Genomic DNA from EDTA-anticogulated peripheral blood was extracted by using a commercial extraction kit (Bioteke, Beijing, China) and DNA from paraffin-embedded tissue sections was isolated by using a Puregene® DNA isolated kit (Qiagen, Hilden, Germany) according to the instruction manual.

Genotyping

The rs4705341 polymorphism was analyzed using a polymerase chain reaction-restriction fragment length polymorphism method (PCR-RFLP). The primer sequences were 5′-CCTCGGCTTCCCAAAGTGATC-3′ (forward) and 5′-TCCCAGCCAGATAACTGCTTTCC-3′ (reverse).

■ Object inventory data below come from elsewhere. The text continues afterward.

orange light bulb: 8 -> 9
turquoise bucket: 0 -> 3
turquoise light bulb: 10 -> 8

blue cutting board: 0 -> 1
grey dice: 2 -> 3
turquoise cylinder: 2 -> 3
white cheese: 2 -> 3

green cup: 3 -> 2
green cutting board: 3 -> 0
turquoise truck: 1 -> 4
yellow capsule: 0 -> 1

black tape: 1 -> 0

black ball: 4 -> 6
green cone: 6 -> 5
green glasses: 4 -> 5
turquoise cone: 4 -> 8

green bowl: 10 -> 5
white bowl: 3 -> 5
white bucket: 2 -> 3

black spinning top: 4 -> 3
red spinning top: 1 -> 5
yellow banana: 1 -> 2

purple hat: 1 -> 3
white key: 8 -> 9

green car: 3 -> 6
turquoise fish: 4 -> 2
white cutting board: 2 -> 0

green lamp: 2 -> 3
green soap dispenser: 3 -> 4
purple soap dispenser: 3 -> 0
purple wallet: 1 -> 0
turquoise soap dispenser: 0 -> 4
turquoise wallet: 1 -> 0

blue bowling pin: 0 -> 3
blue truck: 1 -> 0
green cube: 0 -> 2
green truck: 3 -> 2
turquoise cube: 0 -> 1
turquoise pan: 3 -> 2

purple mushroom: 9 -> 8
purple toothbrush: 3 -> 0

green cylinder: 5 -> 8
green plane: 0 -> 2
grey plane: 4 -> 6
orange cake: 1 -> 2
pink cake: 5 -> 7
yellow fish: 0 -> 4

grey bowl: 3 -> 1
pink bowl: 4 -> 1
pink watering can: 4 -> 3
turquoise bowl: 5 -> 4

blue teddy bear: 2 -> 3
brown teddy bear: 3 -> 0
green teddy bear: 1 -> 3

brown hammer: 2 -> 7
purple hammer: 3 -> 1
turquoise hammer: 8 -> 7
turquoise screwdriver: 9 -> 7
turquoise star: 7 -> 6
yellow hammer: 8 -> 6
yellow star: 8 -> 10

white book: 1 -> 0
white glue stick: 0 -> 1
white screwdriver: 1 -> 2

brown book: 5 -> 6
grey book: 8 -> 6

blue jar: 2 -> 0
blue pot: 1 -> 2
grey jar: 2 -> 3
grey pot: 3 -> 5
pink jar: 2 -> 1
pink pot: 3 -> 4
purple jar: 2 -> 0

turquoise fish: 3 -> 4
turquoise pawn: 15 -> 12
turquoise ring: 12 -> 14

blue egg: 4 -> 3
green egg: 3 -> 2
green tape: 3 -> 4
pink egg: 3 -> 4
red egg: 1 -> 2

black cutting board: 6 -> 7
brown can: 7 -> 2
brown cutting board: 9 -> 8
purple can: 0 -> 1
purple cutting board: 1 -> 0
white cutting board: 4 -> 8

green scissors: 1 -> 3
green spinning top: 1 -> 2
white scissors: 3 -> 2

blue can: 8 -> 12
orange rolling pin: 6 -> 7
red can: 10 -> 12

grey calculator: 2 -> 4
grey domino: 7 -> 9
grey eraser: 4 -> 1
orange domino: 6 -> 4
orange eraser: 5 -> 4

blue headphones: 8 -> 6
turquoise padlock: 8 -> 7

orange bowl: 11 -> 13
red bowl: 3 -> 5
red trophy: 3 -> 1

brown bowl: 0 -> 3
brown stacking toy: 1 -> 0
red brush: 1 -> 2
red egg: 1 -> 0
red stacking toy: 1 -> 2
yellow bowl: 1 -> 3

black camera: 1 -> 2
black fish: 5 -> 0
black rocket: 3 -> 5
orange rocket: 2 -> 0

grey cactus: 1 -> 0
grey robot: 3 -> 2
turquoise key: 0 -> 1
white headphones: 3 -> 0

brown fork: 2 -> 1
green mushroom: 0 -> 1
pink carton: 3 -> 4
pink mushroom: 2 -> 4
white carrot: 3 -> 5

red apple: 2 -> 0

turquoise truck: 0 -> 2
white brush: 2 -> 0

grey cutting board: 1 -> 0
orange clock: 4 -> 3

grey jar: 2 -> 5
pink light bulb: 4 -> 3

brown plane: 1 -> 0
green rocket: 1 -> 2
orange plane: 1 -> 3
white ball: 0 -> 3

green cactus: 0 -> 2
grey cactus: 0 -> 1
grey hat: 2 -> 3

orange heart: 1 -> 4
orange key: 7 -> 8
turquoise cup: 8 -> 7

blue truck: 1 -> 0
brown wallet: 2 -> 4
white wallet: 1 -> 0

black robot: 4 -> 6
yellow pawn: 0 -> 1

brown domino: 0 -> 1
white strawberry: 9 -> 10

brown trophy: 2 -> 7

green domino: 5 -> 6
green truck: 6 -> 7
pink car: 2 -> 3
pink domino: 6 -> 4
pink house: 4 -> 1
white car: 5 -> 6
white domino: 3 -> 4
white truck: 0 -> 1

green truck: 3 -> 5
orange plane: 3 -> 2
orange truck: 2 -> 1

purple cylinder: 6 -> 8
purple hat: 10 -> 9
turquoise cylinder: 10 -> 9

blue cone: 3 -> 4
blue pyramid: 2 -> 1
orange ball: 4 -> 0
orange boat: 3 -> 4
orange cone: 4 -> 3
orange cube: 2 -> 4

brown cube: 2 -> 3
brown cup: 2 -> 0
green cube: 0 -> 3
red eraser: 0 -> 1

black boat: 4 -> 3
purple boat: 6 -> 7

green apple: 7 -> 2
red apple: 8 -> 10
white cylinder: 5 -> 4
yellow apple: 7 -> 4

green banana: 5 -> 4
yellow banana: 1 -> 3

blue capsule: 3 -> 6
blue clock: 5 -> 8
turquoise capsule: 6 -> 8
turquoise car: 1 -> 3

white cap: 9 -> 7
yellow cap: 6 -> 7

PCR reaction was performed in a total volume of 10 μl, containing 50 ng genomic DNA, 20 pM each primer, and 5 μl 2X PCR mix (Aidlab Biotech, Beijing, China). The PCR products were digested with Bcl I (New England BioLabs, Beverly, MA). The rs4705341A allele was cut into two fragments of 106 and 17 bp, whereas the rs4705341G allele remained intact. For quality control, the laboratory staff performing the genotyping analysis did not know the subjects' case-control status. Two research personnel independently read the gel pictures. The samples were reanalyzed if an agreement was not reached. Moreover, the genotyping method of PCR-RFLP was confirmed by sequencing (TsingKe, Chengdu, China) in 10% of all samples, and the results were all consistent. Due to DNA quality and quantity, 1062 controls and 1002 cases were genotyped successfully.

Statistical analysis

All the analyses were done using SPSS software version 13.0 (SPSS Inc, Chicago, IL). Hardy-Weinberg equilibrium was measured by χ2 test. The χ2 test, with odds ratio (OR) and respective 95% confidence interval (CI), were applied to evaluate the differences of genotype and allele distribution among cases and controls. Genotypic association tests were determined using SNPstats [27], assuming heterozygous comparison, homozygote comparison, allele comparison, dominant, and recessive genetic models. Unconditional logistic regression was used to estimate adjusted OR based on age and gender. The association between the rs4705341 polymorphism with overall survival was analyzed using Kaplan-Meier plots and the log-rank test. Cox regression analysis was performed to estimate hazard ratio (HR) and 95%CI when controlling for age and gender. A P level of < 0.05 was considered as statistically significant.